*** Opening of Extract to read ***

# Help! My son wants a reptile...



## ClawHammer (Apr 26, 2018)

Hi All,
I’m new here and have signed up in order to get some advice. I’m a member on a lot of different forums as I find them to be a great source of information and will always sign up to the relevant forum before making any purchase. However, this time is slightly different as the purchase is for my son. He’s 11 years old and has been wanting a pet lizard for the last 3 years. He’s doing exceptionally well in school and out and my wife and I feel he deserves rewarding and this is what he really wants. We’re at the planning stage and right now my son is putting together a fact sheet of information on three different reptiles. He’s comparing a bearded dragon, Yemen chameleon and a panther chameleon. 

The little research I’ve done suggests one or more of these aren’t the best repitiles for a beginner. However, he won’t just be left to get on with it on his own and we won’t allow any animal to suffer due to his neglect. He will be made aware of any feeding and cleaning routines that he will need to follow so he knows what he’s getting into before buying. I’ve keep marine fish and follow strict routines to keep everything healthy and happy so can bring that experience, if at all relevant, to the table. 

So, I would like your opinions on the suitability of the above three reptiles for an 11 year old or is there another reptile that would be more suited? We’re probably going to by in one to two months time.

Thanks in advance for any help, advice or opinions. 
CH


----------



## cegriffy (Jul 28, 2016)

Hi and :welcome:

I am by no means an expert as we are also relatively new to reptile keeping.

My son is 8 and animal mad (reptiles especially). We bought him a royal python in November 2016 and I recently rescued a bearded dragon. My son adores his snake but in terms of interaction our beardie wins hands down!

As a first reptile I would avoid chameleons as they are not the easiest reptile to care for.

Have a look at bearded dragons, rankins (if you can find them) or consider some of the different gecko species - leopard or crested would be a great choice if you didn't want a large lizard. 

In terms of snakes a corn, milk snake or even some of the rat snakes might be worth looking at - I love the Gopher snake, something different.

You also need to weigh up what space you have to accomodate your reptile - beardies need a large viv, as well as considering how you feel about feeding your pet - would you be ok with rats in your freezer or housing a tub of crickets etc. 

Find a good reptile centre/shop who will talk through the choices and let you handle some of the animals


----------



## Muzzah (Mar 21, 2018)

Ok,

I'm going to preface this by saying you shouldnt get a lizard as a present for a kid. Most of them don't have the long term thought pattern necessary to care for one long term.

That being said, there are some things you should think about before buying a reptile. (FYI I would reccomend a Bearded dragon, they are pretty user friendly as far as reptiles go)



Space - An adult bearded dragon will require a 4x2x2 foot tank as a minimum.
Cost - The initial setup can be quite costly, I would suggest getting a full sized tank, as they grow incredibly quickly. Along with specialist lighting (UV) and heating requirements. In their first 6 months or so, they will require an incredible amount of live feeders (Crickets/Roaches) somewhere in the region of 70+ appropriately sized feeders per day.

*** Close of Extract to read ***
*** Opening of Provided records ***

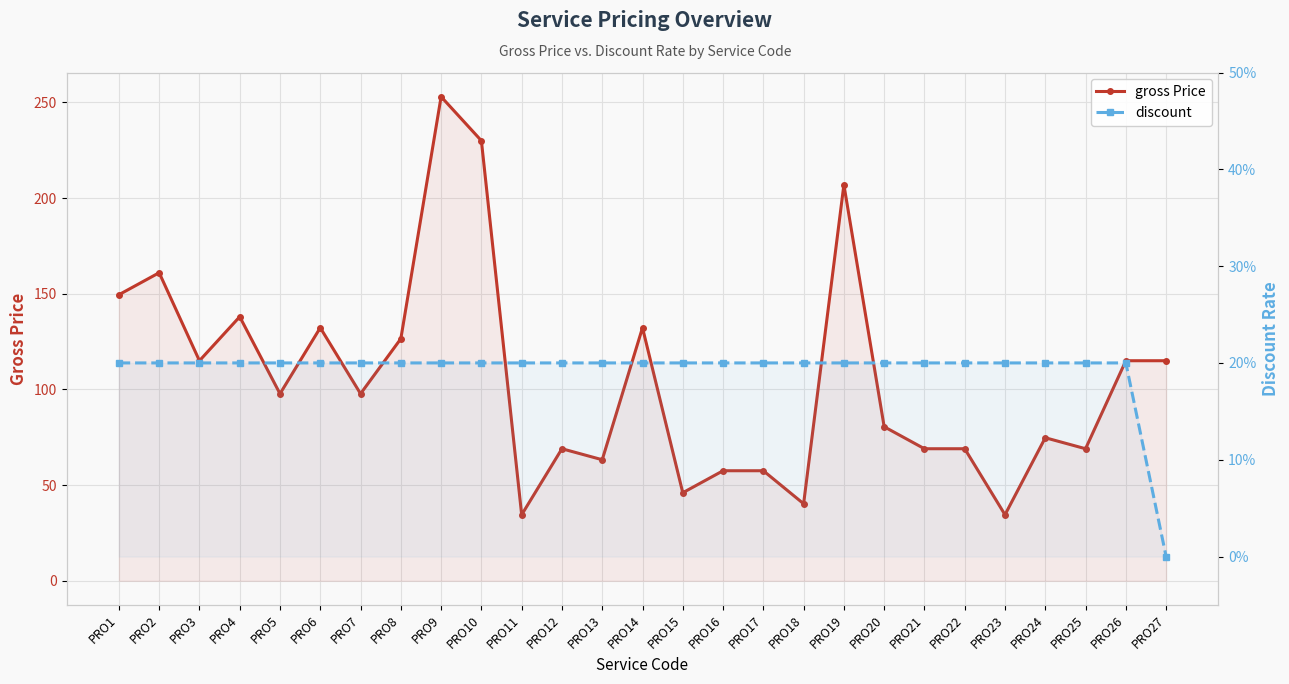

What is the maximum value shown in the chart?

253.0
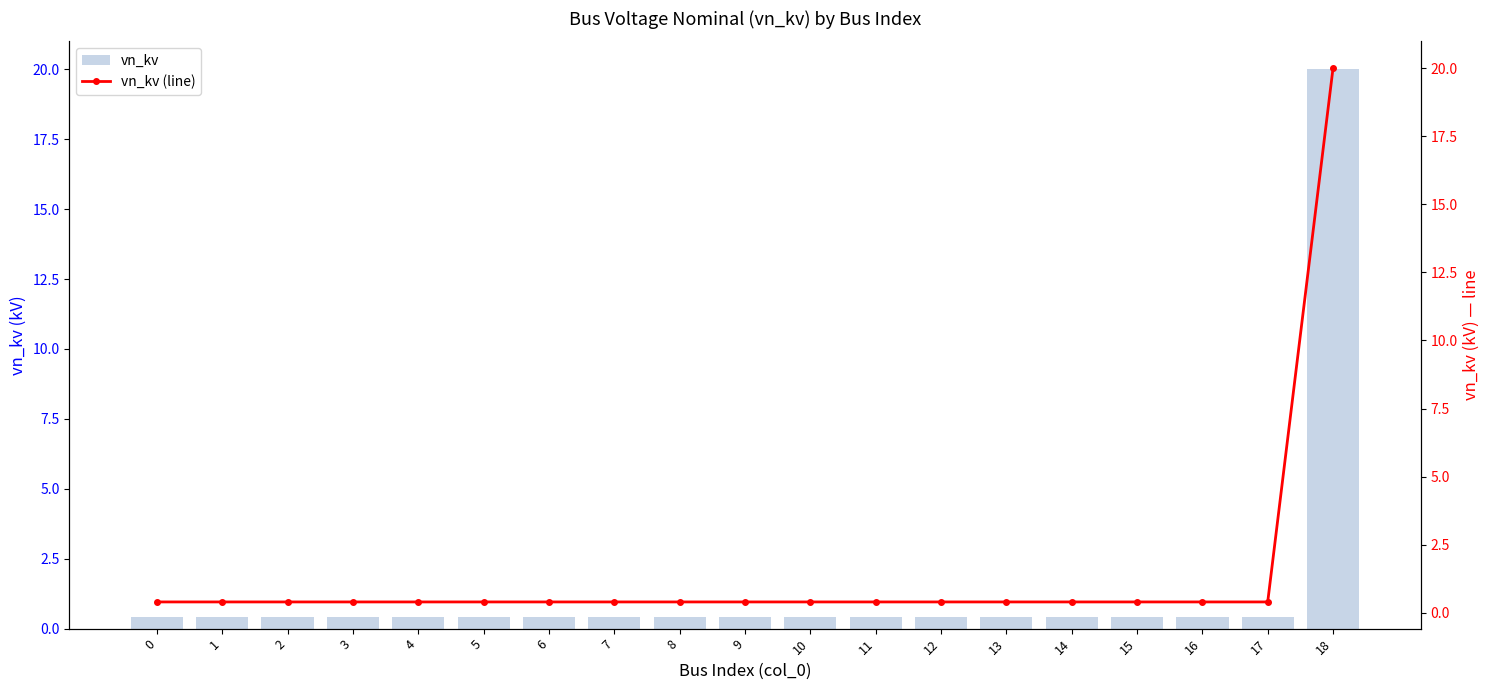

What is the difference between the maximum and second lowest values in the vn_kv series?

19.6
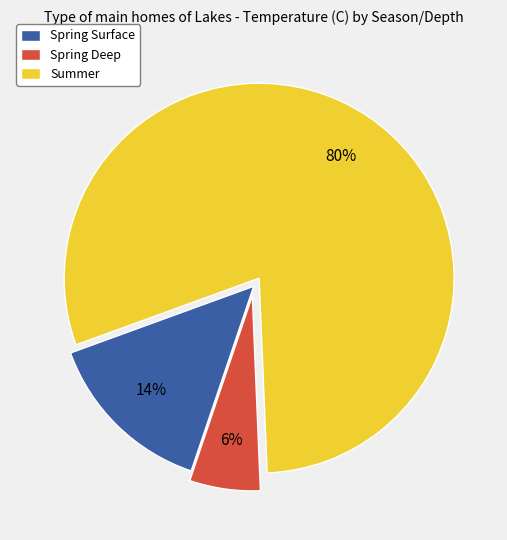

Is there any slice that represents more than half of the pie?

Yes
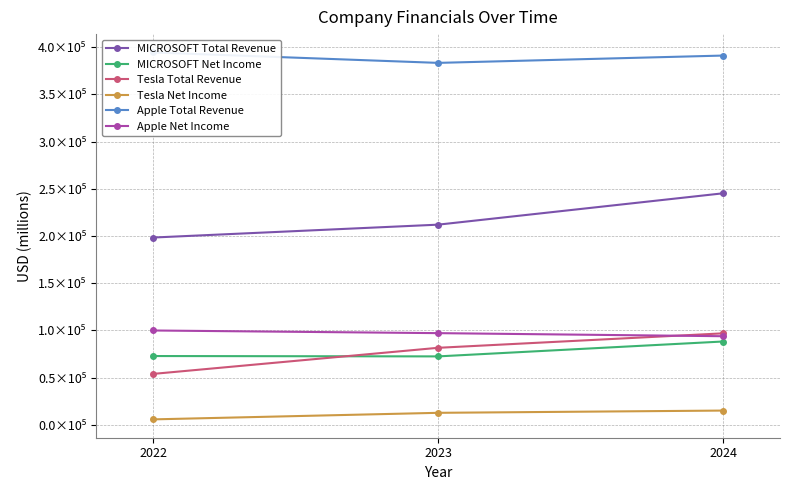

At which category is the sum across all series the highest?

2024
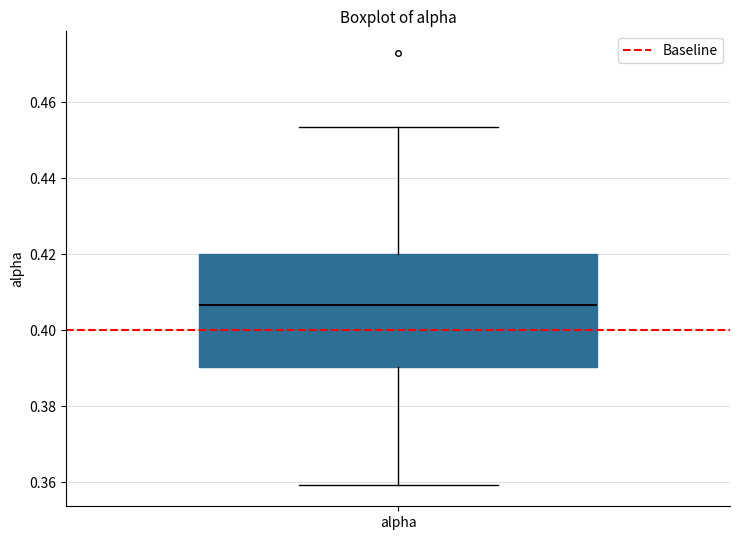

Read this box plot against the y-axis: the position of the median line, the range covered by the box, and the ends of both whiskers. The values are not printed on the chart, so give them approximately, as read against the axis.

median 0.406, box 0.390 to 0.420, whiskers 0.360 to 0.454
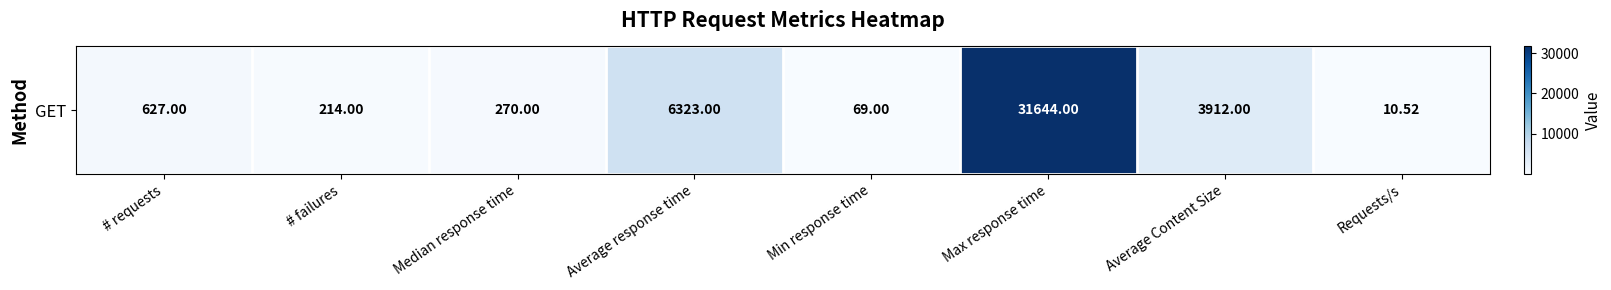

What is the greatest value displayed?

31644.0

*** Close of Provided records ***
*** Opening of Provided records ***

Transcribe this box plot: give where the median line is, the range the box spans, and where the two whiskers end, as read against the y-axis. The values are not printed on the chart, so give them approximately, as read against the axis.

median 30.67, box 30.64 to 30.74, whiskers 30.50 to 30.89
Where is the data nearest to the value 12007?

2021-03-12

*** Close of Provided records ***
*** Opening of Provided records ***

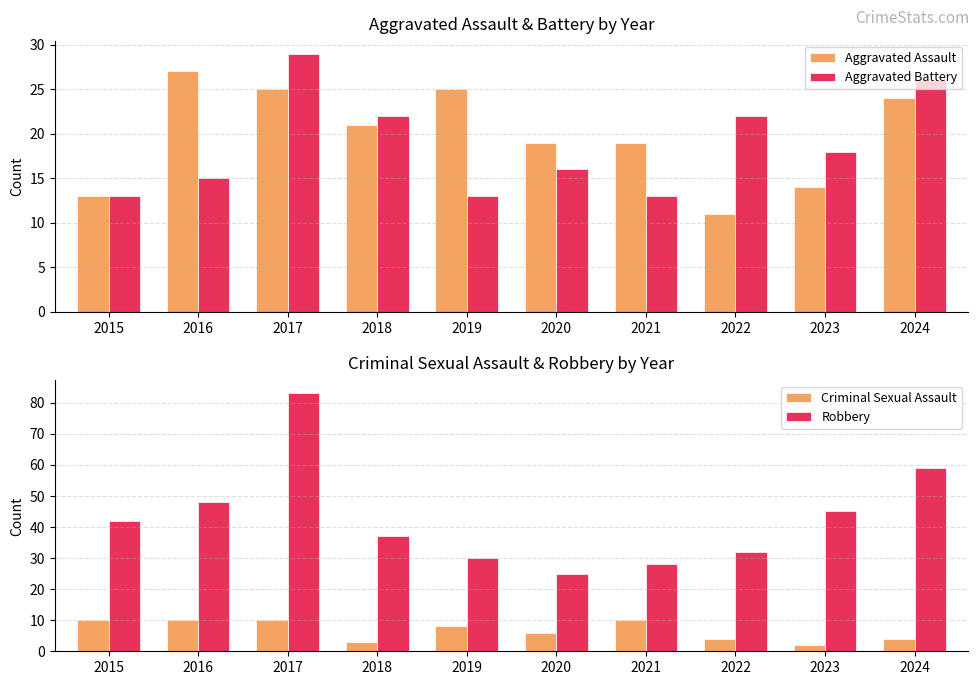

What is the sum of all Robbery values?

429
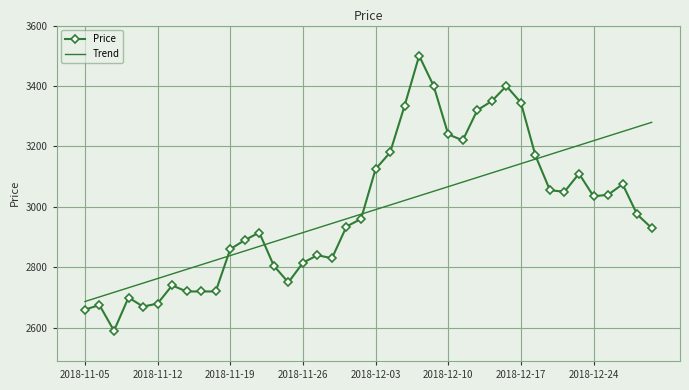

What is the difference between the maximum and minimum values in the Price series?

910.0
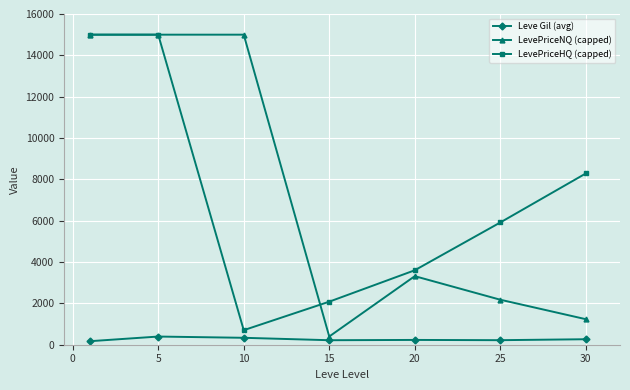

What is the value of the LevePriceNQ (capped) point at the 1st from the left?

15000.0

*** Close of Provided records ***

[Problems to work on]
1. In the entries, copy word for word the lines from the one containing "Is there any" through the one containing "Read this box", including both of those lines, and leave out the pictures.
2. Continue the forum thread about choosing a first reptile for an 11-year-old from the point where it stops.

[Results for each task]
1.
Is there any slice that represents more than half of the pie?

Yes

At which category is the sum across all series the highest?

2024

Read this box plot against the y-axis: the position of the median line, the range covered by the box, and the ends of both whiskers. The values are not printed on the chart, so give them approximately, as read against the axis.

2.
Time - The first 6 months, a beardie requires feeding 3 times a day. They can also live for over a decade.
Specialist care - You will need to see a specialist herp vet if your beardie gets ill, General vets just dont have the knowledge base to treat them.
Handling - You will not be able to handle the beardie from day 1, They will need to be left alone for a couple of weeks or more (other than cleaning poop and feeding), while they get used to the stress of changing their envirnoment (Stress can be really harmful to a beardie). After that initial period, you will need to build up trust with your beardie, by slowly letting it get used to you (IE. Getting it to take food from tongs, then from the hand, then trying stroking, then using food to encourage him on your hand etc. its a long process, but builds a lasting relationship).
Bugs - How are you handling live bugs, cause thats what beardies eat, although, they eat alot of veg when they are older, but bugs are still a part of their diet.
Substrate - Alot of places will tell you that you need to house a beardie on tiles or carpet! that is simply not true, beardies do well on a soil sand mix as they love to dig. If people tell you about impaction, its a "Myth". I used air quotes, as its not the substrate that causes it, it's poor husbandry (IE, your lights and heating)
I dont want to put you off, Beardies are lovely animals, but you also need to think about if your Son decides he doesnt want one any more, do you want to be looking after a reptile?


Feel free to ask any more questions, I'd be happy to tell you what i know : victory:


----------



## Outlaw (Apr 24, 2018)

ClawHammer said:


> He’s comparing a bearded dragon, Yemen chameleon and a panther chameleon.


Chameleons are, or at least used to be specialists lizards.... I sure wouldn't recommend them as a first lizard species.


----------



## Zaipei (Nov 27, 2016)

As stated above I wouldn't recommend a Chameleon for a first reptile. They are quite demanding. Bearded dragons are definitely a good choice, however I think a leopard gecko or a crested gecko would be an even better choice. Many people have geckos as a first lizard and there are endless caresheets and information about them.

I would like to add ( Although I'm extremely biased  ) A pet snake. More specifically a royal python. This was my first pet reptile and they're still my favourite to this day. I was planning on getting a lizard before my snake but, got persuaded otherwise and, couldn't have been happier with my choice. 

Was just a thought, however if his heart is set on a lizard, bearded dragon, leopard gecko or crested gecko would definitely be my top picks for you. Good luck, and hope you guys enjoy reptile keeping!


----------



## Isabel463 (Apr 10, 2018)

Consider a Blue Tongue Skink! I bought one at age 13 and she is my best friend! She has a 4 by 2 foot viv exotic viv and comes out for regular handling. I feed her on a mix of wet go cat cat food, fruit and veg chopped up and mixed in to the cat food and mealies. I dust all food in her dish with calcium powder. Absolutely amazing pets, docile and gentle too! I have only been bitten once, it was when I was hand feeding and my hands smelt of food- she got very excited but let me go as soon as she realised! X


----------



## Isabel463 (Apr 10, 2018)

She is a Meruke Blue Tongue btw x


----------



## Debbie1962 (Dec 5, 2008)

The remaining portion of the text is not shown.